INPUT MATERIAL —
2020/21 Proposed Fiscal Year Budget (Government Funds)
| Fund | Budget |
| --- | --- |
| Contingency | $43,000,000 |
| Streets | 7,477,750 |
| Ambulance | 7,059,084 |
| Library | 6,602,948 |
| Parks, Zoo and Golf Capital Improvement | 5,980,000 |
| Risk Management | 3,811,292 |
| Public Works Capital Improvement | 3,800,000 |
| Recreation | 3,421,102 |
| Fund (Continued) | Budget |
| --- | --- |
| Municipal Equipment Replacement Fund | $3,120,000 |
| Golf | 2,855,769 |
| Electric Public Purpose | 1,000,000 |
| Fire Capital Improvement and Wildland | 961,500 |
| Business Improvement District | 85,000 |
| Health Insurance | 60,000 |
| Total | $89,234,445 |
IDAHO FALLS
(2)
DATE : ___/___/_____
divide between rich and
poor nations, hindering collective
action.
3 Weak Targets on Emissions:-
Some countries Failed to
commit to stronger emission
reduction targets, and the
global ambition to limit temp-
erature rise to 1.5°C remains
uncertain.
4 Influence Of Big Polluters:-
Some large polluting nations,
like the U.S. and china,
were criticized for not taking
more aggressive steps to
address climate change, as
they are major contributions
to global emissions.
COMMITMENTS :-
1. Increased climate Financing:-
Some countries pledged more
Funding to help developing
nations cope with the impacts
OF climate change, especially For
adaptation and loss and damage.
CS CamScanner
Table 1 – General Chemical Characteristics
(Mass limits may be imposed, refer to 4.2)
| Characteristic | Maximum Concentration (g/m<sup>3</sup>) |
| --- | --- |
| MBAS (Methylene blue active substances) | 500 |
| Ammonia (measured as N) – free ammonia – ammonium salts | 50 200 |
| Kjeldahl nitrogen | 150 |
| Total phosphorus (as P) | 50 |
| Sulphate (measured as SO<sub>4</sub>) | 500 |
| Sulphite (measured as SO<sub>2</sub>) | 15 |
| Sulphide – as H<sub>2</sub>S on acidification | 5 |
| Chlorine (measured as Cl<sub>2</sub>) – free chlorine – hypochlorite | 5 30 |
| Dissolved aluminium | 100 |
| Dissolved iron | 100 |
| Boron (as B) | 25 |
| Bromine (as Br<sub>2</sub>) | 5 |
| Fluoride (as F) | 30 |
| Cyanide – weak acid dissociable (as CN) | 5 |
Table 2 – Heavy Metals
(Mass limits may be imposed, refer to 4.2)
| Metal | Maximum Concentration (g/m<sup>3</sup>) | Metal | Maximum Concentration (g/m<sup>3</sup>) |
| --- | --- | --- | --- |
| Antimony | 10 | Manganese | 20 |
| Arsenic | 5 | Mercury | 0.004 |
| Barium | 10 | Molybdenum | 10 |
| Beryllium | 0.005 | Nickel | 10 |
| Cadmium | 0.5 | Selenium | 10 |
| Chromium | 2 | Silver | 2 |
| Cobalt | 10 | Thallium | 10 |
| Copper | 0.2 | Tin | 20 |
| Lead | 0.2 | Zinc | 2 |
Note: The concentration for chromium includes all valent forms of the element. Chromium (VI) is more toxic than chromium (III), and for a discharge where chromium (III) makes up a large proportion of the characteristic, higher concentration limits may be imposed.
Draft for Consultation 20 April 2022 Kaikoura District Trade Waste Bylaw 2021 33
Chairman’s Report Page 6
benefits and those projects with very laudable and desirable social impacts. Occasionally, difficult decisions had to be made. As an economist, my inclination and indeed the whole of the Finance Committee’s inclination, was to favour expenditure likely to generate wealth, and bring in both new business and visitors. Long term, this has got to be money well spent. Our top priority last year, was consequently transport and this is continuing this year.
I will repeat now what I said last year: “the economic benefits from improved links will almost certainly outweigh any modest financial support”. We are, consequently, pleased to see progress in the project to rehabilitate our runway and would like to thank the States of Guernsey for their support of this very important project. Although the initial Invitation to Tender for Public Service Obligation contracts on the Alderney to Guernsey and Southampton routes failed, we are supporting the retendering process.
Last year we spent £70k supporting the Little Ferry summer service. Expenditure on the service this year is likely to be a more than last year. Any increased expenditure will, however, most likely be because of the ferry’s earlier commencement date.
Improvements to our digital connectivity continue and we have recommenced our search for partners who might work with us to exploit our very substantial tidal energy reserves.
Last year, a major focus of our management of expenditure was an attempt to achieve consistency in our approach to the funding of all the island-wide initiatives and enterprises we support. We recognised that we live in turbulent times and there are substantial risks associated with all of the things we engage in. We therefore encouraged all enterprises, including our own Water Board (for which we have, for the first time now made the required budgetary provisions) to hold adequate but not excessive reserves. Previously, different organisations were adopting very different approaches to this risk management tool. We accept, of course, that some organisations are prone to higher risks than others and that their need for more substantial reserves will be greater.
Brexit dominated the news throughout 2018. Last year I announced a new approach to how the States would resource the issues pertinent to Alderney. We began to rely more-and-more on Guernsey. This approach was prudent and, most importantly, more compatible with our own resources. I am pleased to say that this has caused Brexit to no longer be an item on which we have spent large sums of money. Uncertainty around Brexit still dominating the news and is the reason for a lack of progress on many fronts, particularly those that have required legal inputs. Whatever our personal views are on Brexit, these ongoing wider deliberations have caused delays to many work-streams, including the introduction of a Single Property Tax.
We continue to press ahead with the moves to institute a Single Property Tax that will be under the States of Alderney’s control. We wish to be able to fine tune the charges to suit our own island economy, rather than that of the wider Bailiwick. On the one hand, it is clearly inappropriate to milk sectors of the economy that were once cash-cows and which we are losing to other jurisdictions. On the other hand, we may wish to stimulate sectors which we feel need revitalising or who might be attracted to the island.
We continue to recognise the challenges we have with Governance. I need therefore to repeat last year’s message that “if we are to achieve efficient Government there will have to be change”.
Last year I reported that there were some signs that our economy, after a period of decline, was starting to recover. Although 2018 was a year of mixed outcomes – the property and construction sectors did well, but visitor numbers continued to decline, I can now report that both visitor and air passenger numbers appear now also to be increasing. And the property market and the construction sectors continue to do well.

PROMPT —
Write out the listing above, keeping every word exactly.

SOLUTION TO THIS EXERCISE —
2020/21 Proposed Fiscal Year Budget (Government Funds)
| Fund | Budget |
| --- | --- |
| Contingency | $43,000,000 |
| Streets | 7,477,750 |
| Ambulance | 7,059,084 |
| Library | 6,602,948 |
| Parks, Zoo and Golf Capital Improvement | 5,980,000 |
| Risk Management | 3,811,292 |
| Public Works Capital Improvement | 3,800,000 |
| Recreation | 3,421,102 |
| Fund (Continued) | Budget |
| --- | --- |
| Municipal Equipment Replacement Fund | $3,120,000 |
| Golf | 2,855,769 |
| Electric Public Purpose | 1,000,000 |
| Fire Capital Improvement and Wildland | 961,500 |
| Business Improvement District | 85,000 |
| Health Insurance | 60,000 |
| Total | $89,234,445 |
IDAHO FALLS
(2)
DATE : ___/___/_____
divide between rich and
poor nations, hindering collective
action.
3 Weak Targets on Emissions:-
Some countries Failed to
commit to stronger emission
reduction targets, and the
global ambition to limit temp-
erature rise to 1.5°C remains
uncertain.
4 Influence Of Big Polluters:-
Some large polluting nations,
like the U.S. and china,
were criticized for not taking
more aggressive steps to
address climate change, as
they are major contributions
to global emissions.
COMMITMENTS :-
1. Increased climate Financing:-
Some countries pledged more
Funding to help developing
nations cope with the impacts
OF climate change, especially For
adaptation and loss and damage.
CS CamScanner
Table 1 – General Chemical Characteristics
(Mass limits may be imposed, refer to 4.2)
| Characteristic | Maximum Concentration (g/m<sup>3</sup>) |
| --- | --- |
| MBAS (Methylene blue active substances) | 500 |
| Ammonia (measured as N) – free ammonia – ammonium salts | 50 200 |
| Kjeldahl nitrogen | 150 |
| Total phosphorus (as P) | 50 |
| Sulphate (measured as SO<sub>4</sub>) | 500 |
| Sulphite (measured as SO<sub>2</sub>) | 15 |
| Sulphide – as H<sub>2</sub>S on acidification | 5 |
| Chlorine (measured as Cl<sub>2</sub>) – free chlorine – hypochlorite | 5 30 |
| Dissolved aluminium | 100 |
| Dissolved iron | 100 |
| Boron (as B) | 25 |
| Bromine (as Br<sub>2</sub>) | 5 |
| Fluoride (as F) | 30 |
| Cyanide – weak acid dissociable (as CN) | 5 |
Table 2 – Heavy Metals
(Mass limits may be imposed, refer to 4.2)
| Metal | Maximum Concentration (g/m<sup>3</sup>) | Metal | Maximum Concentration (g/m<sup>3</sup>) |
| --- | --- | --- | --- |
| Antimony | 10 | Manganese | 20 |
| Arsenic | 5 | Mercury | 0.004 |
| Barium | 10 | Molybdenum | 10 |
| Beryllium | 0.005 | Nickel | 10 |
| Cadmium | 0.5 | Selenium | 10 |
| Chromium | 2 | Silver | 2 |
| Cobalt | 10 | Thallium | 10 |
| Copper | 0.2 | Tin | 20 |
| Lead | 0.2 | Zinc | 2 |
Note: The concentration for chromium includes all valent forms of the element. Chromium (VI) is more toxic than chromium (III), and for a discharge where chromium (III) makes up a large proportion of the characteristic, higher concentration limits may be imposed.
Draft for Consultation 20 April 2022 Kaikoura District Trade Waste Bylaw 2021 33
Chairman’s Report Page 6
benefits and those projects with very laudable and desirable social impacts. Occasionally, difficult decisions had to be made. As an economist, my inclination and indeed the whole of the Finance Committee’s inclination, was to favour expenditure likely to generate wealth, and bring in both new business and visitors. Long term, this has got to be money well spent. Our top priority last year, was consequently transport and this is continuing this year.
I will repeat now what I said last year: “the economic benefits from improved links will almost certainly outweigh any modest financial support”. We are, consequently, pleased to see progress in the project to rehabilitate our runway and would like to thank the States of Guernsey for their support of this very important project. Although the initial Invitation to Tender for Public Service Obligation contracts on the Alderney to Guernsey and Southampton routes failed, we are supporting the retendering process.
Last year we spent £70k supporting the Little Ferry summer service. Expenditure on the service this year is likely to be a more than last year. Any increased expenditure will, however, most likely be because of the ferry’s earlier commencement date.
Improvements to our digital connectivity continue and we have recommenced our search for partners who might work with us to exploit our very substantial tidal energy reserves.
Last year, a major focus of our management of expenditure was an attempt to achieve consistency in our approach to the funding of all the island-wide initiatives and enterprises we support. We recognised that we live in turbulent times and there are substantial risks associated with all of the things we engage in. We therefore encouraged all enterprises, including our own Water Board (for which we have, for the first time now made the required budgetary provisions) to hold adequate but not excessive reserves. Previously, different organisations were adopting very different approaches to this risk management tool. We accept, of course, that some organisations are prone to higher risks than others and that their need for more substantial reserves will be greater.
Brexit dominated the news throughout 2018. Last year I announced a new approach to how the States would resource the issues pertinent to Alderney. We began to rely more-and-more on Guernsey. This approach was prudent and, most importantly, more compatible with our own resources. I am pleased to say that this has caused Brexit to no longer be an item on which we have spent large sums of money. Uncertainty around Brexit still dominating the news and is the reason for a lack of progress on many fronts, particularly those that have required legal inputs. Whatever our personal views are on Brexit, these ongoing wider deliberations have caused delays to many work-streams, including the introduction of a Single Property Tax.
We continue to press ahead with the moves to institute a Single Property Tax that will be under the States of Alderney’s control. We wish to be able to fine tune the charges to suit our own island economy, rather than that of the wider Bailiwick. On the one hand, it is clearly inappropriate to milk sectors of the economy that were once cash-cows and which we are losing to other jurisdictions. On the other hand, we may wish to stimulate sectors which we feel need revitalising or who might be attracted to the island.
We continue to recognise the challenges we have with Governance. I need therefore to repeat last year’s message that “if we are to achieve efficient Government there will have to be change”.
Last year I reported that there were some signs that our economy, after a period of decline, was starting to recover. Although 2018 was a year of mixed outcomes – the property and construction sectors did well, but visitor numbers continued to decline, I can now report that both visitor and air passenger numbers appear now also to be increasing. And the property market and the construction sectors continue to do well.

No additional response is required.